What Got You Here Won't Get You There
How Successful People Become Even More Successful
What's it about
Are you a high achiever who's hit a career plateau? You've worked hard to get where you are, but the same habits that fueled your rise are now holding you back from that next level of success. This summary reveals the subtle interpersonal flaws that derail even the most talented leaders. Learn to spot and overcome the 20 most common behavioral challenges that sabotage ambition. Discover Marshall Goldsmith’s proven coaching method to replace career-limiting habits with powerful new behaviors, helping you break through your barriers and become the exceptional leader you’re meant to be.
Meet the author
Dr. Marshall Goldsmith is the world-renowned executive coach twice named the 1 Leadership Thinker by Thinkers50, having advised more than 200 major CEOs. His unique experience coaching the world's top leaders revealed a surprising truth: the very behaviors that led to their success were the same ones holding them back. Together with literary agent Mark Reiter, Goldsmith distilled these powerful, counterintuitive insights into a practical guide for anyone seeking to break through their own career plateaus and achieve new heights.

The Script
Think of the moment a beloved, long-running TV show introduces a jarring new character or a wildly out-of-place storyline. It often happens when the original creators, the ones who perfected the show’s winning formula, become convinced that what made them successful is the only thing that can keep them successful. They double down on old jokes, rehash classic plotlines, and amplify character traits that were once charming but are now grating. The very instincts that built a television empire—the sharp wit, the character dynamics, the narrative structure—become a creative straitjacket. The show's ratings slide, fans complain it's 'lost its way,' and the creators are left baffled. They did everything right, everything that had always worked, yet it led them straight to failure. This is a success paradox that plays out in every field.

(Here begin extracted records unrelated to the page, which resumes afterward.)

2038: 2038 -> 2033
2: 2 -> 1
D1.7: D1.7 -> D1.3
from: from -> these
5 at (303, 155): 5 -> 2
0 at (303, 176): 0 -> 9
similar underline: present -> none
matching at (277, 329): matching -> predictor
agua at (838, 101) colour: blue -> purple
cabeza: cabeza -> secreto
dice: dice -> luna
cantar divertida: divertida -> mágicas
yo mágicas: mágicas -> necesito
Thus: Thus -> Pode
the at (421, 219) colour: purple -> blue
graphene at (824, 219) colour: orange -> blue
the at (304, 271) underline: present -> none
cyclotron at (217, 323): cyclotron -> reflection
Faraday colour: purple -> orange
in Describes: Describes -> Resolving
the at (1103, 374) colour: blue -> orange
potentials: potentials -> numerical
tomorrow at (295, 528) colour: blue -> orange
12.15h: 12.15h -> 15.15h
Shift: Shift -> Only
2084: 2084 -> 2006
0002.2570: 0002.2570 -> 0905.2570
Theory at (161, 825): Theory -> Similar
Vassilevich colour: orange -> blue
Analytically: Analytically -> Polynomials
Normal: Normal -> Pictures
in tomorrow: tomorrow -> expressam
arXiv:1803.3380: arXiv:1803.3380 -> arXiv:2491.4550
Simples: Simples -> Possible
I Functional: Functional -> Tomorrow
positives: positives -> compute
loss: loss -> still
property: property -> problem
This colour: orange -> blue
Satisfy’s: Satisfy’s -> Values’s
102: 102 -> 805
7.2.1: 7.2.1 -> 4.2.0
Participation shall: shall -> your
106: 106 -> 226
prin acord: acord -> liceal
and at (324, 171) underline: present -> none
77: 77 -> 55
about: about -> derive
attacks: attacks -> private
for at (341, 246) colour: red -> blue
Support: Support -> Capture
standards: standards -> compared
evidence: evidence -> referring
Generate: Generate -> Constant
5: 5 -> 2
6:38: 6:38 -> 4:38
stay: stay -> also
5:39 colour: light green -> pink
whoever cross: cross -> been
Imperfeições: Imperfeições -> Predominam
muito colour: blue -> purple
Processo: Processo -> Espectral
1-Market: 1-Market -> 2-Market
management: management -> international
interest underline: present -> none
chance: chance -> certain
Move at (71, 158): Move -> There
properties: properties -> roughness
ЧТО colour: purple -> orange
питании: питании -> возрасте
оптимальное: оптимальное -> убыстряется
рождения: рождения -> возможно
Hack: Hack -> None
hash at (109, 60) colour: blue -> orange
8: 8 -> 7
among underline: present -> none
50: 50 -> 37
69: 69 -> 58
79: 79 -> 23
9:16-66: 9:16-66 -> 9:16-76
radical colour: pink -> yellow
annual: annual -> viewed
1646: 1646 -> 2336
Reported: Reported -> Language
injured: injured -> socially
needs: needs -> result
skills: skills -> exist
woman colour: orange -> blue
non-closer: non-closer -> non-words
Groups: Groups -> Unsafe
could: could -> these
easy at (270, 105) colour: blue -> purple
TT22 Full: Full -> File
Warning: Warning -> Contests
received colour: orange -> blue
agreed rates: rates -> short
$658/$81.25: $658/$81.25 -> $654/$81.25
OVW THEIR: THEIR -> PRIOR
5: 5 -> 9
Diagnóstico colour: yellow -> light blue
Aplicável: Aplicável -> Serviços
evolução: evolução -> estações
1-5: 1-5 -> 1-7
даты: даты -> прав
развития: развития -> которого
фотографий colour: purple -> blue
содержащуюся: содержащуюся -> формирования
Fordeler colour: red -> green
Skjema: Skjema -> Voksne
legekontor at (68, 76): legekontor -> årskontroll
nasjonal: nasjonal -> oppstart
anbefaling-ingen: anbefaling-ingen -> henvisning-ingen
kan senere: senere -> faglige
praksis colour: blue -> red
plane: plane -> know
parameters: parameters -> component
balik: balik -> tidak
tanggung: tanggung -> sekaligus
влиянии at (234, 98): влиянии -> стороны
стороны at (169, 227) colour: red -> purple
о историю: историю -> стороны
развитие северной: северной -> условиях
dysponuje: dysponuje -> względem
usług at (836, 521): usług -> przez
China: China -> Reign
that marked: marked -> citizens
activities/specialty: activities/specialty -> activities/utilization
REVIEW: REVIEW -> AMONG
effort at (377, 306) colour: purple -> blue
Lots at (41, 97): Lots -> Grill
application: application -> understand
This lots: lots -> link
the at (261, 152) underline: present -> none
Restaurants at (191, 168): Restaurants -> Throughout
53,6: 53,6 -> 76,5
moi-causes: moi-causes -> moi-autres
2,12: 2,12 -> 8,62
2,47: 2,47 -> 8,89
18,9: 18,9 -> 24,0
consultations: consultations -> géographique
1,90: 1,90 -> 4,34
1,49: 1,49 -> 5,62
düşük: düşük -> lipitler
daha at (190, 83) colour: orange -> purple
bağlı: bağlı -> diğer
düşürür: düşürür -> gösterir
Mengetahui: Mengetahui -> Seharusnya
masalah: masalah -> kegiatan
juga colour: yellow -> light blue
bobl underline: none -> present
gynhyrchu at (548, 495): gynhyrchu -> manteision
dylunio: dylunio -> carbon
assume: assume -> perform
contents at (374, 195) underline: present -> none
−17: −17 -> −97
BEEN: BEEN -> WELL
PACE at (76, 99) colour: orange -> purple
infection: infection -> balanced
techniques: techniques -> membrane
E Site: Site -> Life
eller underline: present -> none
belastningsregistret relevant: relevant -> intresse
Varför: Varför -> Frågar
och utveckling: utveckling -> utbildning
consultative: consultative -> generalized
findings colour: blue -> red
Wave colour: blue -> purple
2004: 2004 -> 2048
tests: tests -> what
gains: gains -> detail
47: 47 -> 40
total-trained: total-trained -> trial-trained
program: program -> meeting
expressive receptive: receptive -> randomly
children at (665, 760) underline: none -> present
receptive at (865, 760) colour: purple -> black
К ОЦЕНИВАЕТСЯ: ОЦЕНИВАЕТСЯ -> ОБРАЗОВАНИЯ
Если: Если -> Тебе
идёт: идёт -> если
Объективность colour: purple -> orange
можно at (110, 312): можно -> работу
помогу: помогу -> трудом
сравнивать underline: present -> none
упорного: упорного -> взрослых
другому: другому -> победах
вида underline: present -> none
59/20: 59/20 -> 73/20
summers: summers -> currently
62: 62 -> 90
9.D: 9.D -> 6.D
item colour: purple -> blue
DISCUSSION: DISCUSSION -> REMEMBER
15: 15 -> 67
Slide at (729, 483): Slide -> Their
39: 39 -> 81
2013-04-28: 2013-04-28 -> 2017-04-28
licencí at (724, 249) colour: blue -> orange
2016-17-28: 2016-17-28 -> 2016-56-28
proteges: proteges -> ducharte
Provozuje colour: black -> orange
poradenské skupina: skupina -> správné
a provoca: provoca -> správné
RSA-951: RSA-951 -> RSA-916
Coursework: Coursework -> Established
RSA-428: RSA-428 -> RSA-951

The person who codified this paradox, Marshall Goldsmith, discovered it in the boardrooms of the world’s most powerful companies. As one of the most sought-after executive coaches, he was hired to help leaders who had already reached the pinnacle of their careers—CEOs, division presidents, and high-flyers. Yet these brilliant, driven individuals were hitting an invisible ceiling. Goldsmith realized their problem was the very behaviors that had fueled their rise. The aggressive debating style that got them noticed as a junior executive was now alienating their team. The obsessive need to add their two cents to every conversation, once seen as engagement, was now stifling creativity. Goldsmith wrote this book to reveal the subtle, interpersonal habits that stall successful people and to offer a direct, if difficult, path forward.
Module 1: The Success Delusion and the Four Beliefs
Successful people are often the hardest to change. Their track record creates a powerful psychological shield. Goldsmith calls this the "Success Delusion." It's a set of beliefs that fuels confidence but also creates massive blind spots.
Think of it this way. In a survey of over 50,000 professionals, 80% rated themselves in the top 20% of their peer group. It’s a statistical impossibility. But it’s a psychological reality for high-achievers. This delusion is built on four core beliefs that served them well in the past. Now, these beliefs have become obstacles.
The first is a simple but powerful idea: I have succeeded. Successful people replay their highlight reel. They focus on their wins. This builds incredible confidence. But it also makes them filter out failures and ignore criticism. They become resistant to any feedback that contradicts their self-image as a winner.
This leads to the second belief. I can succeed. High-achievers have an internal locus of control. They believe their success comes from their own ability and drive. This is empowering. But it creates a critical error in logic. They assume: "I am successful. I behave this way. Therefore, I am successful because I behave this way." This is the superstition trap. They can't separate the behaviors that help them from the ones that hold them back. They think their bad habits are part of the magic.
And it doesn't stop there. The third belief is that I will succeed. This is pure, unflappable optimism. It drives them to chase every opportunity. But it also leads to overcommitment. They say "yes" to everything. Their most common excuse for not changing their behavior becomes, "I just didn't have time." Their ambition becomes a cage.
Finally, there's the fourth belief. I choose to succeed. Successful people have a deep need for self-determination. They believe they are in control of their own destiny. This creates fierce commitment. But it also makes them resist any change that feels imposed. Even self-directed change can feel like a loss of control, triggering cognitive dissonance. They dig in their heels. So, how do you break through this armor? Goldsmith says you must connect change to their deepest values. People only change when it's in their own self-interest, as defined by their own rules.